Tackling digital vandalism
As a recent Gartner research has pointed out, the spread of digital (including IoT) capabilities into more and more systems also has a flip side – it empowers the unscrupulous elements as much as it enables the businesses and industries. “Digital signage; heating, ventilation and air conditioning systems; and even lighting and environment controls are subject to attacks, especially in industries where few policies for detecting and preventing hacks on these kinds of systems are in place,” the research notes.

There is no reason why systems like smart poles and smart roads and their subsystems would be immune to any of these digital attacks. Yet, it may be envisaged that the scale of such deployments would also bring in the resources required to counter any such attacks and safeguard the installations.

Are municipalities geared to go smart?
A technology can ultimately be only as good as how it gets implemented – by the people and through the processes. Gartner has noted that through 2020, 95 percent of cloud security failures will be the customer’s fault, as employees inappropriately share huge amounts of data with other employees, external parties, and sometimes the entire internet.

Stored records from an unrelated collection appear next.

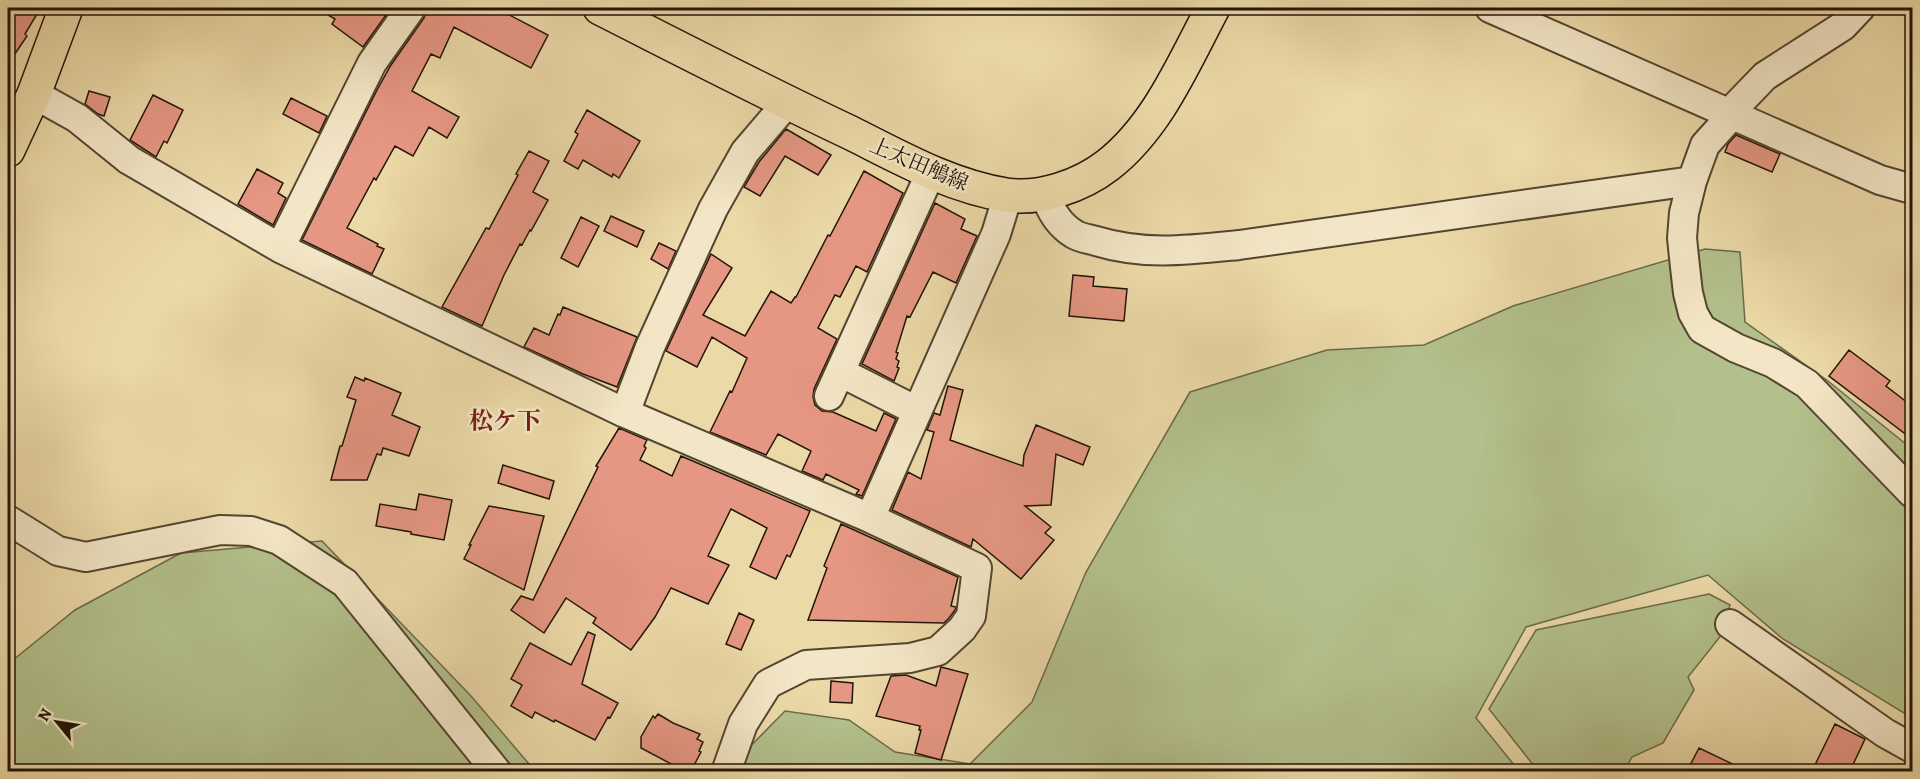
<svg xmlns="http://www.w3.org/2000/svg" width="1920" height="779" viewBox="0 0 1920 779" font-family="Alegreya,'Noto Serif JP',serif">
	<style>
		.green { fill: #b3c08b; stroke: #6a6a4a; stroke-width: 1.5 }
		.building { fill: #e69783; stroke: #221408; stroke-width: 1.5 }
		.lines { fill: none; stroke-linecap: round; stroke-linejoin: round }
		.minor-casing { stroke: #544530; stroke-width: 32 }
		.major-casing { stroke: #221408; stroke-width: 36 }
		.minor { stroke: #f3e6c6; stroke-width: 28 }
		.major { stroke: #ecd9a8; stroke-width: 33 }
		.labels { text-anchor: middle; dominant-baseline: central; stroke-width: 5; stroke-linejoin: round; paint-order: stroke }
		.street-label { font-size: 21px; fill: #221408; stroke: #f3e6c6 }
		.quarter-label { font-size: 24px; font-weight: bold; fill: #7a1f14; stroke: #f3e6c6 }
	</style>
	<rect width="100%" height="100%" fill="#ecd9a8"/>
	<filter id="stains"><feTurbulence type="fractalNoise" baseFrequency=".00333" numOctaves="4"/><feColorMatrix values="0 0 0 0 .2 0 0 0 0 .09 0 0 0 0 .02 0 0 0 .5 -.17"/></filter>
	<radialGradient id="worn" r=".72"><stop offset=".6" stop-color="#630" stop-opacity="0"/><stop offset="1" stop-color="#630" stop-opacity=".3"/></radialGradient>
	<path class="green" d="M1705,249L1740,252L1745,322L1828,381L1912,449V718L1783,639L1708,575L1526,627L1476,718L1519,771L725,772L785,711L849,720L895,752L970,764L1032,702L1086,572L1190,392L1327,350L1424,345L1513,306Z
		M322,541L471,696L535,771L8,772V664L75,610L181,553Z
		M1709,594L1730,605L1723,633L1688,677L1694,690L1663,743L1632,757L1624,771H1538L1489,709L1536,630Z"/>
	<path class="building" d="M8,8H28L37,14L25,34L27,36L8,64Z
		M316,8H391L363,47L332,24L335,19Z
		M427,8H496L548,35L531,68L454,27L440,58L431,54L412,91L459,117L447,138L429,127L413,156L395,146L376,180L374,178L347,228L378,244L377,246L384,249L372,274L302,240L377,90L391,65L424,18Z
		M89,91L110,97L104,116L98,114L85,104Z
		M153,95L183,110L167,143L164,141L156,157L130,140Z
		M291,98L327,116L319,133L283,114Z
		M587,110L640,141L619,178L613,174L612,177L583,160L578,169L564,161L578,134L575,132Z
		M786,129L831,155L818,175L785,156L760,196L744,187L759,162Z
		M1736,135L1780,154L1772,172L1725,152L1728,144Z
		M529,151L549,161L533,192L548,200L531,231L530,230L522,245L520,244L504,275L482,326L442,307L486,228L489,229L518,175L516,174Z
		M257,169L283,183L278,193L286,198L273,225L238,204Z
		M864,171L903,193L867,272L856,266L840,297L835,295L818,328L837,339L814,389L813,397L815,405L822,411L833,412L876,431L884,413L896,419L862,496L856,494L859,490L826,474L823,480L802,471L811,451L778,434L766,455L710,432L730,391L732,392L747,358L712,337L697,367L666,351L711,254L732,268L703,315L745,336L771,291L791,303L795,297H796L828,235L830,236Z
		M935,203L965,219L961,229L977,236L956,283L933,272L910,317L907,316L896,352L898,353L896,359L899,361L897,367L899,368L894,381L862,364Z
		M611,216L644,231L637,247L604,231Z
		M581,217L599,226L578,267L561,258Z
		M659,243L676,251L668,269L651,259Z
		M1073,275L1094,277L1093,286L1127,289L1124,321L1069,316Z
		M563,307L637,337L617,387L583,374L524,347L534,328L549,335L558,314L560,315Z
		M1849,350L1890,381L1886,386L1912,406V439L1829,376Z
		M355,377L364,381L365,378L401,393L392,415L420,427L409,456L383,448L381,455L377,454L367,480H331L340,446H342L356,400L347,397Z
		M948,386L963,390L950,440L1023,466L1024,455L1036,425L1090,447L1083,465L1056,454L1051,505L1025,506L1051,527L1045,533L1054,540L1021,579L973,539L971,547L892,510L908,472L921,479L934,432L927,430L934,413L940,415Z
		M619,428L647,440L644,446L646,448L640,460L672,476L681,456L810,511L790,557L787,555L776,579L750,567L767,528L731,509L708,556L729,565L708,604L671,588L655,617L631,650L593,623L596,618L566,598L544,633L511,610L521,596L533,600L598,467L596,466Z
		M503,465L554,481L549,499L498,483Z
		M419,494L452,500L444,540L411,534V532L376,526L380,504L416,510Z
		M489,506L544,516L524,590L464,559L471,545H469Z
		M841,524L958,577L951,606L956,607L955,610L949,618L944,623L808,620L827,568L824,566Z
		M739,613L754,620L741,650L726,644Z
		M588,632L595,635L582,684L618,703L610,718L608,717L595,740L555,720L554,722L535,712L532,718L511,706L522,685L511,679L530,643L571,665Z
		M941,667L968,674L941,760L915,753L921,730H919L920,726L876,716L891,676L906,675L936,686Z
		M831,681L853,683L852,703L830,702Z
		M658,714L673,723L700,734L697,739L703,742L699,751L701,752L691,771L675,766L641,748V737L653,716L655,718Z
		M1835,724L1865,739L1850,771H1812Z
		M1699,748L1747,771H1687Z"/>
	<g class="lines">
		<defs>
			<path id="minor" d="M1490,8L1880,180L1912,189
				M1860,8L1843,26L1765,76L1737,105L1732,115L1705,145L1692,181L1684,213L1682,238L1685,267L1688,293L1693,313L1702,329L1736,348L1773,363L1807,384L1912,493
				M34,94L77,118L129,160L280,248L625,413L870,518L977,568L971,616L962,629L938,651L910,658L806,665L768,684L743,724L726,772
				M1045,193C1050,210 1059,225 1074,234C1080,238 1089,239 1096,241C1145,256 1190,250 1239,245L1692,181
				M280,248L372,63L411,8
				M840,372L917,411
				M829,396L931,172
				M625,413L650,347L713,209L745,152L787,103
				M870,518L996,234L1008,195
				M8,520L58,551L86,557L220,530L251,531L279,540L345,583L497,772
				M1730,624L1885,733L1912,748"/>
			<path id="major" d="M600,8C683,50 766,93 851,133C901,158 950,186 1006,195C1040,200 1081,186 1108,165C1158,126 1184,62 1213,8
				M8,150L34,94L66,8"/>
		</defs>
		<use href="#minor" class="minor-casing"/>
		<use href="#major" class="major-casing"/>
		<use href="#minor" class="minor"/>
		<use href="#major" class="major"/>
	</g>
	<g class="labels">
		<g class="street-label">
			<text transform="translate(919 164) rotate(23)">上太田鵤線</text>
		</g>
		<g class="quarter-label">
			<text x="505" y="421">松ケ下</text>
		</g>
	</g>
	<rect width="1920" height="779" fill="none" stroke="#ecd9a8" stroke-width="30"/>
	<rect x="9" y="9" width="1902" height="761" fill="none" stroke="#221408" stroke-width="3"/>
	<rect x="15" y="15" width="1890" height="749" fill="none" stroke="#221408" stroke-width="1.5"/>
	<g transform="translate(57 722) rotate(300)" stroke="#f3e6c6" stroke-width="4.5" paint-order="stroke">
	<path d="M0-4.5L10 22L0 15L-10 22Z" fill="#221408"/>
	<text y="-9" font-size="16" font-weight="bold" text-anchor="middle" fill="#221408">N</text>
	</g>
	<rect width="100%" height="100%" filter="url(#stains)"/>
	<rect width="100%" height="100%" fill="url(#worn)"/>
</svg>
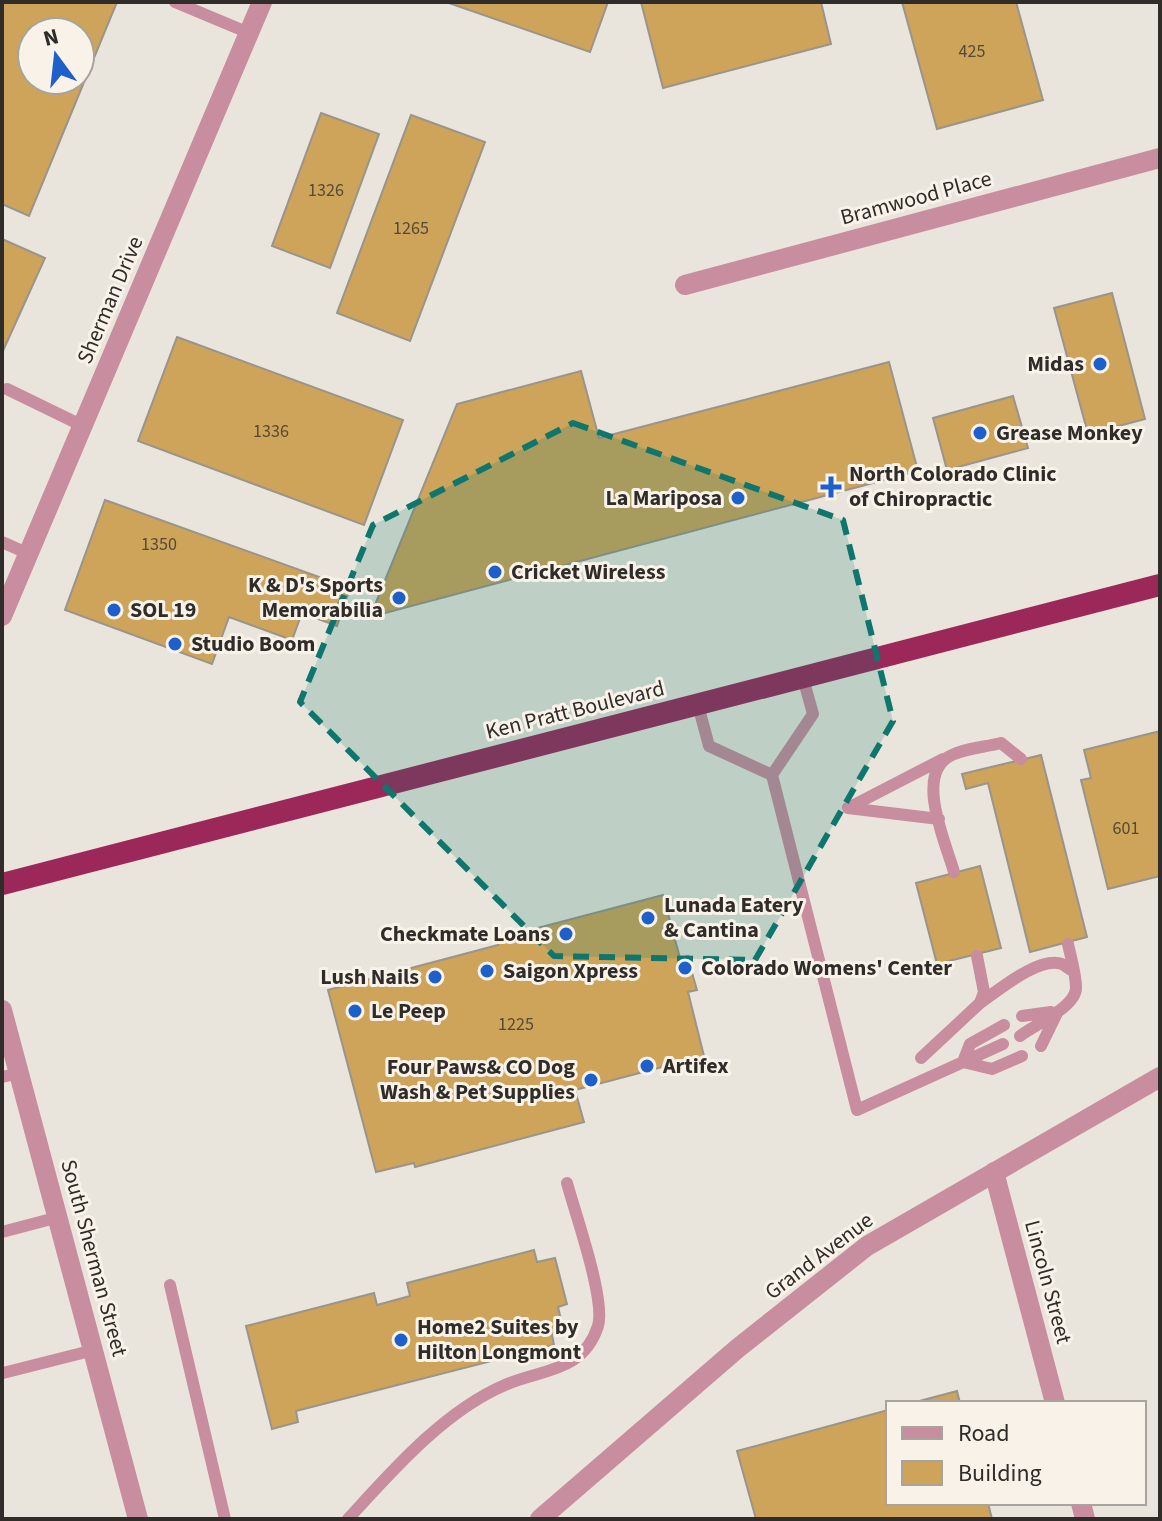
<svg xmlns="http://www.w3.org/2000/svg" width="1162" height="1521" viewBox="0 0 1162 1521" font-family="'Source Sans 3',sans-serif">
	<rect width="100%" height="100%" fill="#eae5dc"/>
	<!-- building -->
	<path fill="#cda459" stroke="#99948c" stroke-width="2" fill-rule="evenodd" d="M2 2H117L29 216 2 204ZM32 32H80V80H32Z
		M446 2H608L590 52Z
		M641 2H821L831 44 663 88Z
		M902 2H1016L1043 100 937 129Z
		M321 113 379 134 330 268 272 246Z
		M411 115 485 142 410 341 337 313Z
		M2 239 45 258 2 353Z
		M1112 293 1145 419 1088 434 1054 308Z
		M177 337 403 420 364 525 138 441Z
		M889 362 918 471 370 617 457 404 581 371 599 438Z
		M1013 396 1028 448 947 470 933 418Z
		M105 500 350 588 337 626 302 613 292 640 229 617 212 664 65 610Z
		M1160 731V876L1108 889 1081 780 1091 778 1084 750Z
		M1041 755 1087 937 1030 952 988 783 966 789 962 774Z
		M980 866 1001 948 937 964 916 883Z
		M663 895 680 958 688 956 692 973 697 990 688 992 704 1056 575 1090 584 1122 415 1167 414 1163 376 1172 328 990 498 945 496 939Z
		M534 1250 537 1262 555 1258 567 1304 558 1307 564 1332 552 1335 554 1345 296 1411 298 1422 272 1429 246 1326 374 1293 377 1305 410 1296 407 1283Z
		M957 1391 960 1403H912Z
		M888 1410V1503H988L992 1519H756L737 1451Z"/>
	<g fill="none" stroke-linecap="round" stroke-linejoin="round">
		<!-- service -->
		<path stroke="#c88d9e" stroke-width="12" d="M175 2 249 33
			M7 389 83 426
			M2 542 29 554
			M803 678 813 714 772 775 857 1110 1003 1044
			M698 705 709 746 772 775
			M848 808 943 759
			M848 808 939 819
			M954 872C946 843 913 772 952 755 966 748 986 747 1001 743L1021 759
			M980 1003C999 990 1039 956 1062 964 1066 966 1069 969 1073 971
			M1022 1016 1051 1012
			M1004 1025 970 1044 963 1062 992 1069 1022 1056
			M1020 1036C1034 1025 1076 1007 1076 988 1076 974 1071 958 1068 944
			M1041 1046 1057 1013
			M921 1058 980 1003 984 992 977 956
			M2 1077 20 1073
			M2 1232 59 1217
			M170 1285 225 1519
			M3 1373 94 1350
			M348 1519C392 1471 444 1411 505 1385 541 1369 583 1373 598 1326 606 1300 575 1213 567 1183"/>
		<!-- minor -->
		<path stroke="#c88d9e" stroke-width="20" d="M685 285 1160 158
			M2 616 262 2
			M2 1010 138 1519
			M994 1172 1055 1403
			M1081 1503 1085 1519
			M540 1519 738 1348 867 1246 1160 1077"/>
		<!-- trunk -->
		<path stroke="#9c2859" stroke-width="22" d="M2 884 1160 585"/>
	</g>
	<!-- marked area -->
	<path fill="#0f766e" fill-opacity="0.2" stroke="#0f766e" stroke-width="6" stroke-dasharray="16 10" stroke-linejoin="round" d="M573 423 843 520 893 721 755 960 554 956 300 702 373 525Z"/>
	<!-- markers -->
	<g fill="#1e60cb" stroke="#f8f2e9" stroke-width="3">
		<circle cx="1100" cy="364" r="8"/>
		<circle cx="980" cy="433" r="8"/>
		<path d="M827 475h8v8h8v8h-8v8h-8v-8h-8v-8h8z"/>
		<circle cx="738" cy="498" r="8"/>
		<circle cx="495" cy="572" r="8"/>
		<circle cx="399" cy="598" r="8"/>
		<circle cx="114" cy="610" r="8"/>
		<circle cx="175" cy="644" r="8"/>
		<circle cx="648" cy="918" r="8"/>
		<circle cx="566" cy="934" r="8"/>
		<circle cx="685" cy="968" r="8"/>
		<circle cx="487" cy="971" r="8"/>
		<circle cx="435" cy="977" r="8"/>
		<circle cx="355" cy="1011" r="8"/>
		<circle cx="647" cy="1066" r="8"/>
		<circle cx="591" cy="1080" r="8"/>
		<circle cx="401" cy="1340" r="8"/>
	</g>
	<g text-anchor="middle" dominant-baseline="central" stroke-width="6" stroke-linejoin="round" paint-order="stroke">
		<!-- number labels -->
		<g font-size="18" fill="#564a35">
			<text x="972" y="51">425</text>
			<text x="326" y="190">1326</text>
			<text x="411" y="228">1265</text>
			<text x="271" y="431">1336</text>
			<text x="159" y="544">1350</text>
			<text x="1126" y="828">601</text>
			<text x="516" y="1024">1225</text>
		</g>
		<!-- street labels -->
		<g font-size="22" fill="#2f2c29" stroke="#f8f2e9">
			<text transform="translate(916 198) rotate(-15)">Bramwood Place</text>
			<text transform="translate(110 300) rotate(-67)">Sherman Drive</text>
			<text transform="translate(575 710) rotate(-14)">Ken Pratt Boulevard</text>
			<text transform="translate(819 1256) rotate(-37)">Grand Avenue</text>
			<text transform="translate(94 1258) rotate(75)">South Sherman Street</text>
			<text transform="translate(1048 1282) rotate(75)">Lincoln Street</text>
		</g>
		<!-- poi labels -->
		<g font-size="22" font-weight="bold" fill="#2f2c29" stroke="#f8f2e9" text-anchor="start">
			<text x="1084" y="364" text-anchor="end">Midas</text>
			<text x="996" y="433">Grease Monkey</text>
			<text x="849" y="474">North Colorado Clinic<tspan x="849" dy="25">of Chiropractic</tspan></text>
			<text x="722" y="498" text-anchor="end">La Mariposa</text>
			<text x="511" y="572">Cricket Wireless</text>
			<text x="383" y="585" text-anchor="end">K &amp; D's Sports<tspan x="383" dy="25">Memorabilia</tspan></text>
			<text x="130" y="610">SOL 19</text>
			<text x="191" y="644">Studio Boom</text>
			<text x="664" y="905">Lunada Eatery<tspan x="664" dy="25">&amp; Cantina</tspan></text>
			<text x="550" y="934" text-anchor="end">Checkmate Loans</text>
			<text x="701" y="968">Colorado Womens' Center</text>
			<text x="503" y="971">Saigon Xpress</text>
			<text x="419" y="977" text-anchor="end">Lush Nails</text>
			<text x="371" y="1011">Le Peep</text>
			<text x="663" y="1066">Artifex</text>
			<text x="575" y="1067" text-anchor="end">Four Paws&amp; CO Dog<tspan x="575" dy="25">Wash &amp; Pet Supplies</tspan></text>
			<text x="417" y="1327">Home2 Suites by<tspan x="417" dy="25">Hilton Longmont</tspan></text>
		</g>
	</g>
	<!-- border -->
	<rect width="1162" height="1521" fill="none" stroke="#2f2c29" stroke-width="8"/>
	<!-- legend -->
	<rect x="886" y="1401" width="260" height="104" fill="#f8f2e9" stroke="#a8a39c" stroke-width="2"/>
	<rect x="902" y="1427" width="40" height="12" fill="#c88d9e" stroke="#a8a39c" stroke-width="2"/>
	<text x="958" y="1441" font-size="24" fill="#2f2c29">Road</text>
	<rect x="902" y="1461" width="40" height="24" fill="#cda459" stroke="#a8a39c" stroke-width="2"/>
	<text x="958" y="1481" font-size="24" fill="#2f2c29">Building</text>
	<!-- north arrow -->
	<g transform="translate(56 56) rotate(345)"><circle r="38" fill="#f8f2e9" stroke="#a8a39c" stroke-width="2"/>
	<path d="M0-6L14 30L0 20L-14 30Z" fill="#1e60cb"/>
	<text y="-12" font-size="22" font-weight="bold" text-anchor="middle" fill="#2f2c29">N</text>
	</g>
</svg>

Again, what is true of enterprises is also true of government organisations and what is said of cloud security may also be said of IoT. After all, technology is only one part of a system. The other, and perhaps more important part, comprises the people and the processes.
As such, the onboarding process of the employees onto the platforms and systems being employed for smart poles and smart roads would play an important role in the overall success of the systems.

Smart-enabling bodies like municipalities and road authorities could go a long way in making Digital India a ground-level program, or even better, a grounds-up programme. In particular, the municipalities could also serve as digital capacity building centres, which in turn could serve as feeder units for training resources at ward and panchayat levels as well.